「つながり」過剰な社会で、なぜ私たちは「孤独」なのか?
SNSを開けば24時間誰かとつながり、メッセージは即座に届く。人類史上、これほど「接続」された時代はない。
しかし、この便利さの裏で、世界中で深刻化しているのが「孤独の深刻化」である。
コロナ禍による対面交流の断絶がこれに拍車をかけ、地域社会の希薄化や、深刻な若者の自殺率増加といった形で顕在化している。
米国公衆衛生局長官が「孤独は喫煙と同等の健康リスクがある」と警告し、日本でも2021年2月、世界に先駆けて孤独・孤立対策担当大臣が設置された。
内閣府は「孤独・孤立対策の重点計画」において、これを個人の問題ではなく「社会全体の課題」と位置づけ、予防的観点からの「居場所づくり」や「切れ目のない相談支援」を推進している。
この「心の空白」に、今、新たな存在が入り込んでいる。生成AIを搭載した「AIコンパニオン」だ。
かつての機械的なチャットボットとは違い、最新のAIは文脈を読み、感情を理解し、決して否定せずに寄り添ってくれる。
Character.AIやReplikaといったアプリは数千万人のユーザーを抱え、若者を中心にAIを「友人」や「恋人」、あるいは「カウンセラー」として頼る人々が急増している。
AIは、疲弊した現代人の心を救う特効薬となり得るのか。それとも、現実の人間関係から人々を遠ざけ、依存させる「デジタルな麻薬」となってしまうのだろうか。
今回は、ハーバード大やMIT(マサチューセッツ工科大学)などの研究チームが2025年に発表した最新データをもとに、AIという「新しい隣人」との付き合い方について考察する。
データが示すAIコンパニオンの「光」と「影」
なぜ、生身の人間ではなくAIを選ぶ人が増えているのか。その理由は、AIがもつ「人間以上の受容力」と「依存性」にある。
本章では、3つの実証データから、AIが私たちの心に及ぼす影響を紐解いていく。
(1)「話を聴いてもらえる」という強力な鎮痛効果
「誰かに話を聞いてほしいが、相手に気を使うのは疲れる」。そんな現代人のジレンマに対し、AIは大きな効果を発揮する。
ハーバード・ビジネス・スクールなどの研究チームが2025年に発表した調査結果で、「AIや人間と会話した後、孤独感がどう変化したか」を測定したものを見ると、AIとの対話は、人間と話すのと同レベルで孤独を癒やす効果があるということが分かった。
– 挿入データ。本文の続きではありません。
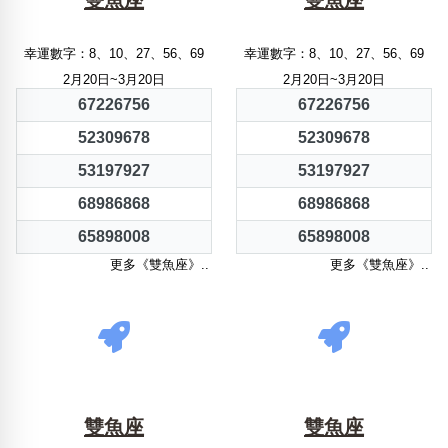
雙魚座
雙魚座
幸運數字：8、10、27、56、69
幸運數字：8、10、27、56、69
2月20日~3月20日
2月20日~3月20日
67226756
67226756
52309678
52309678
53197927
53197927
68986868
68986868
65898008
65898008
更多《雙魚座》..
更多《雙魚座》..
雙魚座
雙魚座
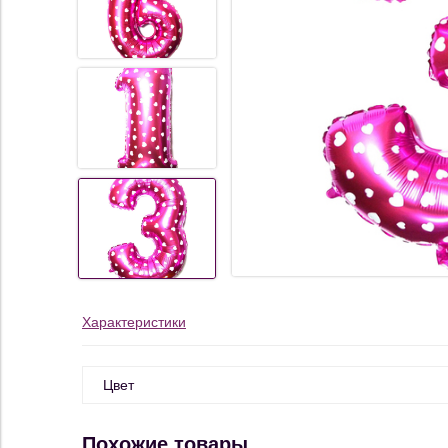
Характеристики
Цвет
Похожие товары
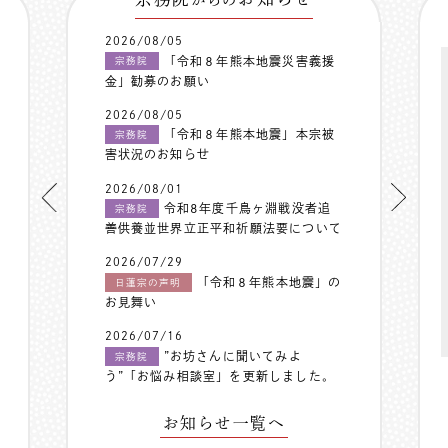
2026/08/05
「令和８年熊本地震災害義援
宗務院
金」勧募のお願い
2026/08/05
「令和８年熊本地震」本宗被
宗務院
害状況のお知らせ
2026/08/01
令和8年度千鳥ヶ淵戦没者追
宗務院
善供養並世界立正平和祈願法要について
2026/07/29
「令和８年熊本地震」の
日蓮宗の声明
お見舞い
2026/07/16
”お坊さんに聞いてみよ
宗務院
う”「お悩み相談室」を更新しました。
お知らせ一覧へ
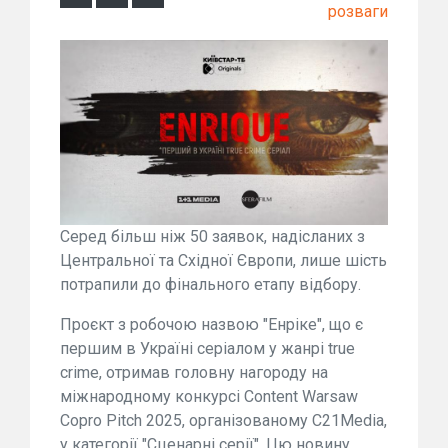
розваги
Серед більш ніж 50 заявок, надісланих з
Центральної та Східної Європи, лише шість
потрапили до фінального етапу відбору.
Проєкт з робочою назвою "Енріке", що є
першим в Україні серіалом у жанрі true
crime, отримав головну нагороду на
міжнародному конкурсі Content Warsaw
Copro Pitch 2025, організованому C21Media,
у категорії "Сценарні серії". Цю новину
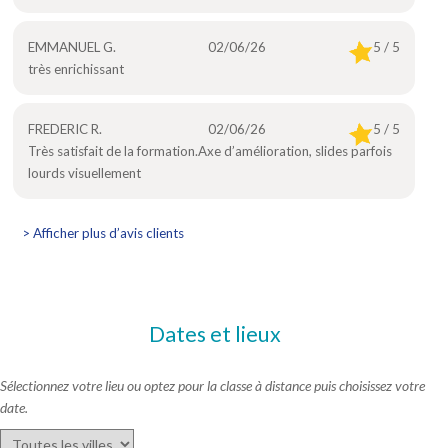
EMMANUEL G.
02/06/26
5 / 5
très enrichissant
FREDERIC R.
02/06/26
5 / 5
Très satisfait de la formation.Axe d’amélioration, slides parfois
lourds visuellement
> Afficher plus d’avis clients
Dates et lieux
Sélectionnez votre lieu ou optez pour la classe à distance puis choisissez votre
date.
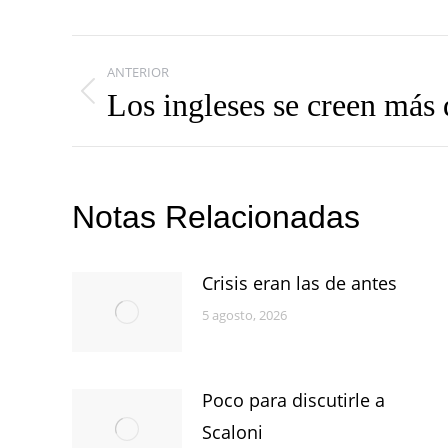
Navegación
ANTERIOR
entre
Los ingleses se creen más 
Publicación
publicaciones
anterior:
Notas Relacionadas
Crisis eran las de antes
5 agosto, 2026
Poco para discutirle a
Scaloni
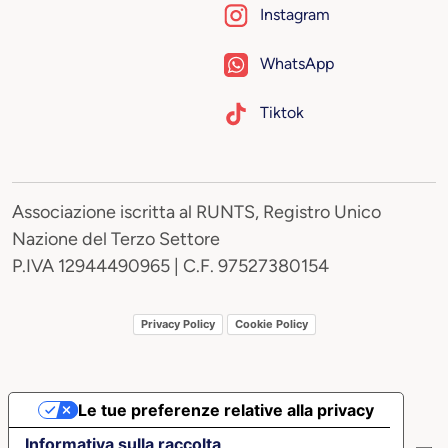
Instagram
WhatsApp
Tiktok
Associazione iscritta al RUNTS, Registro Unico
Nazione del Terzo Settore
P.IVA 12944490965 | C.F. 97527380154
Privacy Policy
Cookie Policy
Le tue preferenze relative alla privacy
Informativa sulla raccolta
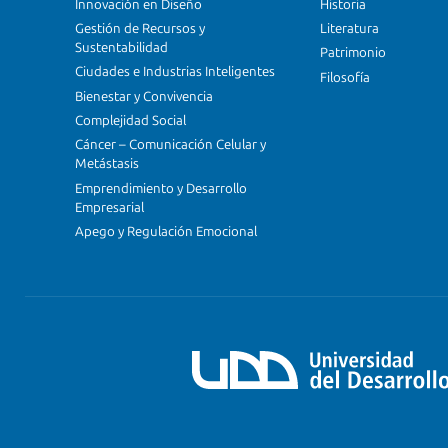
Innovación en Diseño
Historia
Gestión de Recursos y
Literatura
Sustentabilidad
Patrimonio
Ciudades e Industrias Inteligentes
Filosofía
Bienestar y Convivencia
Complejidad Social
Cáncer – Comunicación Celular y
Metástasis
Emprendimiento y Desarrollo
Empresarial
Apego y Regulación Emocional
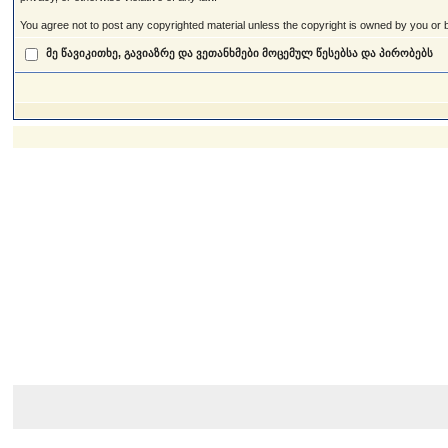
You agree not to post any copyrighted material unless the copyright is owned by you or by
მე წავიკითხე, გავიაზრე და ვეთანხმები მოცემულ წესებსა და პირობებს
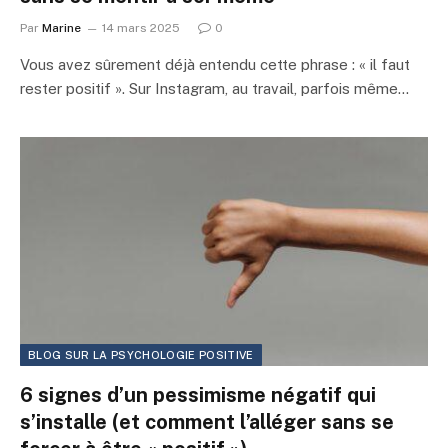
Par
Marine
14 mars 2025
0
Vous avez sûrement déjà entendu cette phrase : « il faut
rester positif ». Sur Instagram, au travail, parfois même…
BLOG SUR LA PSYCHOLOGIE POSITIVE
6 signes d’un pessimisme négatif qui
s’installe (et comment l’alléger sans se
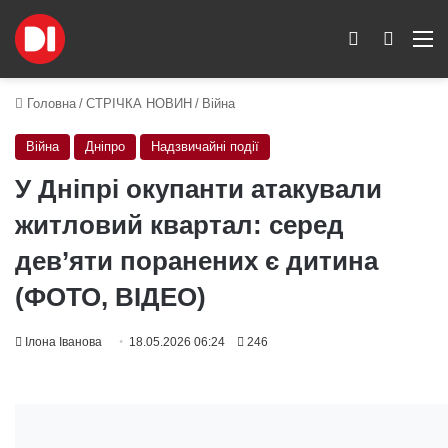
Switch skin
Пошук
M
Головна
/
СТРІЧКА НОВИН
/
Війна
Війна
Дніпро
Надзвичайні події
У Дніпрі окупанти атакували
житловий квартал: серед
дев’яти поранених є дитина
(ФОТО, ВІДЕО)
Ілона Іванова
18.05.2026 06:24
246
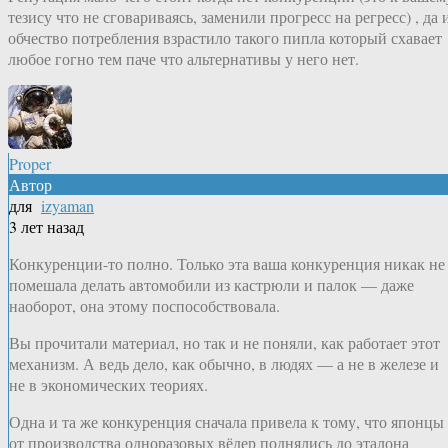
тезису что не сговариваясь, заменили прогресс на регресс) , да 
обчество потребления взрастило такого пипла который схавает
любое гогно тем паче что альтернативы у него нет.
Proper
Автор
для
izyaman
3 лет назад
Конкуренции-то полно. Только эта ваша конкуренция никак не
помешала делать автомобили из кастрюли и палок — даже
наоборот, она этому поспособствовала.
Вы прочитали материал, но так и не поняли, как работает этот
механизм. А ведь дело, как обычно, в людях — а не в железе и
не в экономических теориях.
Одна и та же конкуренция сначала привела к тому, что японцы
от производства одноразовых вёдер поднялись до эталона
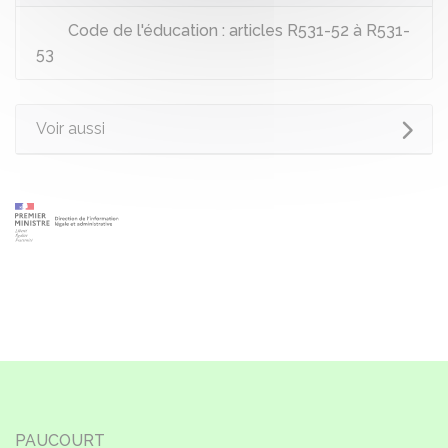
Code de l'éducation : articles R531-52 à R531-
53
Voir aussi
PAUCOURT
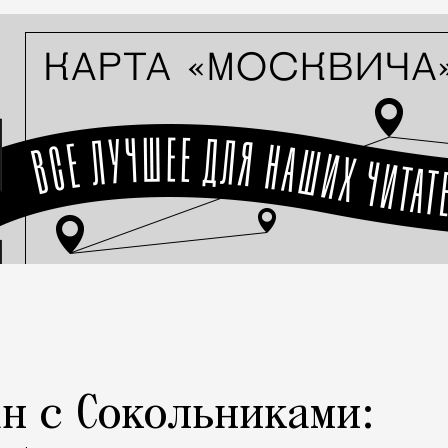
н с Сокольниками:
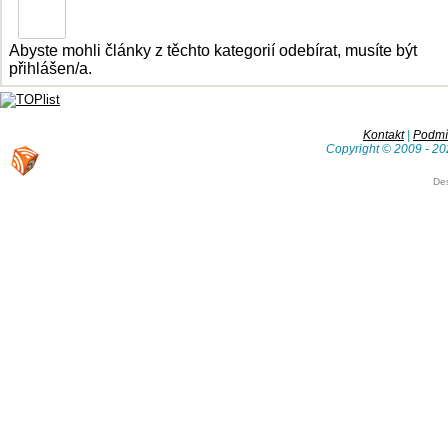
Abyste mohli články z těchto kategorií odebírat, musíte být
přihlášen/a.
Kontakt
|
Podmín
Copyright © 2009 - 20
De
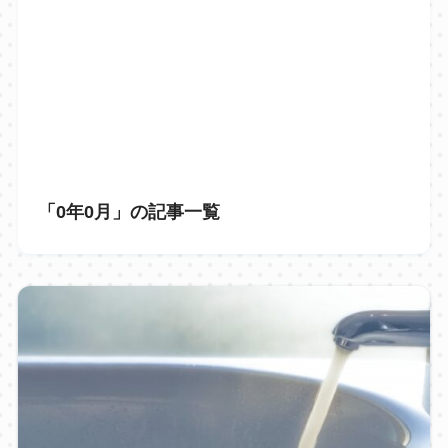
「0年0月」の記事一覧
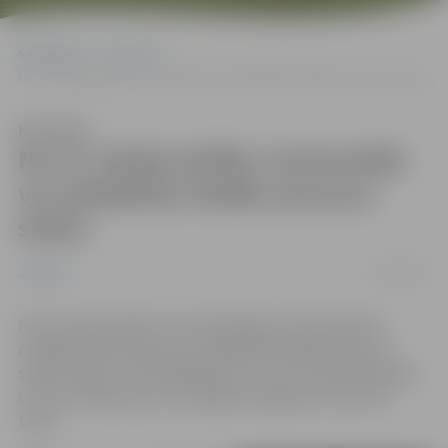
Sākumlapa
Jaunumi
No 15. jūnija laulību ceremonijās var piedalīties lielāks personu skaits
Klausīties
No 15. jūnija laulību ceremonijās
var piedalīties lielāks personu
skaits
15/06/2021
Jaunumi
No 15. jūnija laulību ceremonijās gan dzimtsarakstu
nodaļās, gan baznīcās var piedalīties lielāks personu
skaits, ja tās ir vakcinējušās pret Covid-19, pārslimojušas
Covid-19 infekciju vai uzrādījušas negatīvu Covid-19
testu.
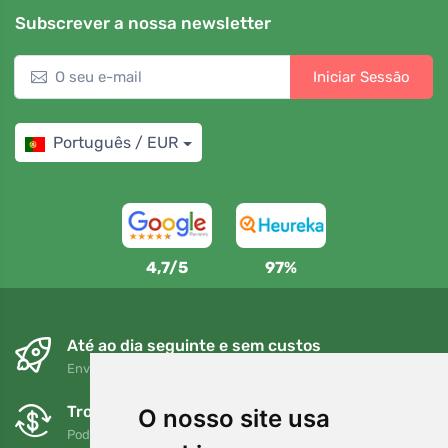
Subscrever a nossa newsletter
Iniciar Sessão
Português / EUR
4,7/5
97%
Até ao dia seguinte e sem custos
Envio gratuito para encomendas superiores a 80 EUR
Trocas e devoluções gratuitas
O nosso site usa
Pode devolver ou trocar a sua encomenda em qualquer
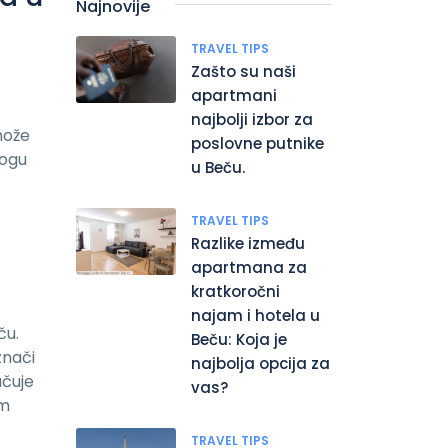
Najnovije
TRAVEL TIPS
Zašto su naši
apartmani
najbolji izbor za
može
poslovne putnike
mogu
u Beču.
TRAVEL TIPS
Razlike između
apartmana za
kratkoročni
najam i hotela u
ču.
Beču: Koja je
znači
najbolja opcija za
učuje
vas?
am
TRAVEL TIPS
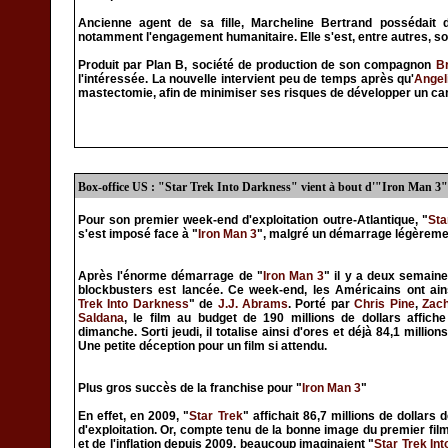
Ancienne agent de sa fille, Marcheline Bertrand possédait d
notamment l'engagement humanitaire. Elle s'est, entre autres, 
Produit par Plan B, société de production de son compagnon
Br
l'intéressée. La nouvelle intervient peu de temps après qu'
Angel
mastectomie, afin de minimiser ses risques de développer un canc
Box-office US : "Star Trek Into Darkness" vient à bout d'"Iron Man 3"
Pour son premier week-end d'exploitation outre-Atlantique, "
Sta
s'est imposé face à "
Iron Man 3
", malgré un démarrage légèreme
Après l'énorme démarrage de "
Iron Man 3
" il y a deux semain
blockbusters est lancée. Ce week-end, les Américains ont ain
Trek Into Darkness
" de
J.J. Abrams
. Porté par
Chris Pine
,
Zach
Saldana
, le film au budget de 190 millions de dollars affich
dimanche. Sorti jeudi, il totalise ainsi d'ores et déjà 84,1 million
Une petite déception pour un film si attendu.
Plus gros succès de la franchise pour "
Iron Man 3
"
En effet, en 2009, "
Star Trek
" affichait 86,7 millions de dollars
d'exploitation. Or, compte tenu de la bonne image du premier fi
et de l'inflation depuis 2009, beaucoup imaginaient "
Star Trek In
一方で、単にYouTube動画を見るだけ(受動的な行動)では、そこまでの効果はない。AIは24時間いつでも即答し、愚痴を言っても嫌な顔一つせず、こちらの話を肯定してくれる。
この「自分の話を受け止めてもらえた」という感覚こそが、孤独という痛みを即座に和らげる鎮痛剤として機能しているのである。